Animal Kingdom hadn’t been built when Sue and I were last in Disneyworld, and we were looking forward to exploring it. It’s a big park, with an animal safari, several nature path exhibits, a dinosaur park, and “Circle of Life” live show. At the center of it is the Tree of Life, a towering artificial tree with all manner of living, mythic, and extinct animals carved into it. The kids pointed it out whenever they caught a glimpse of it, which wasn’t as often as you might think.
Unlike the other parks, Animal Kingdom is dominated by its flora. The trees grow tall there, and block line of site around the park. Once you’re deep into one section, it’s hard to see another or even the iconic Tree of Life (unlike say, Cinderella’s Castle or Spaceship Earth). It also felt hotter and more humid than the other parks, but that could be cause a) temperatures were hitting the low 90s and b) we spent a lot less time in air conditioning.
Our first destination was the Africa and the Kilimanjaro Safaris. The safari consisted of oversized trucks that took us on a half hour tour of various African habitats. We saw hippos, lions, elephants, giraffes, antelopes, and a host of other animals. The kids soaked it all in. They weren’t as awestruck by it as some of the other rides, but it’s a more laid-back experience so that’s not surprising.
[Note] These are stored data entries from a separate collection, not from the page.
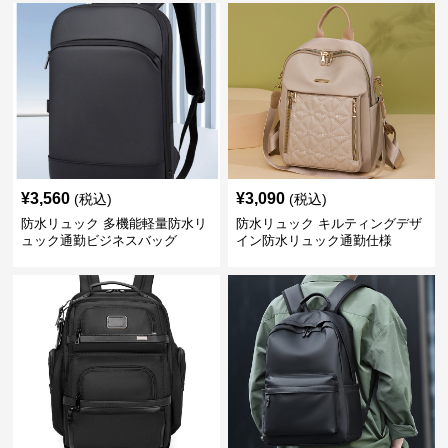
¥
3,560
¥
3,090
(税込)
(税込)
防水リュック 多機能軽量防水リ
防水リュック キルティングデザ
ュック通勤ビジネスバッグ
イン防水リュック通勤仕様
Afterward we went to Rafiki’s Planet Watch where we saw a number of smaller animal exhibits and a animal training show in which an African porcupine demonstrated a variety of tricks. We then headed over to Asia and the Maharajah Jungle Trek where NeutronLad was thrilled to see the tigers. We flirted with going on Animal Kingdom’s signature roller coaster, Expedition: Everest. NeutroLad had been talking about going on it for two days, and while I wasn’t thrilled at the idea — the roller coaster goes forwards and backwards, which my inner ear doesn’t like — I was willing to go on it with him.
Fortunately he backed out at the last minute after seeing the ride. Not because he was scared you see, no it was because his front tooth was really, really lose, and he was concerned he might lose it on the ride.
We skipped DinoLand U.S.A. and its myriad thunder lizard inspired attractions, mostly because StarGirl was apprehensive about them and NeutronLad just isn’t that into dinosaurs. Instead we went to the Festival of the Lion King, a live show inspired by the Broadway musical of the same name. This was easily the kids’ favorite attraction at the park, though the animal tours were close seconds.
Their least favorite attraction was It’s Tough to Be a Bug!, which is located inside the Tree of Life. Inspired by Pixar’s A Bug’s Life, it’s a “4D” film that included three dimensional videos coupled with in-theatre effects. Some of those effects scared the kids — in particular the bugs stampeding across the back of chairs to get out of the theatre — but Sue and I enjoyed it.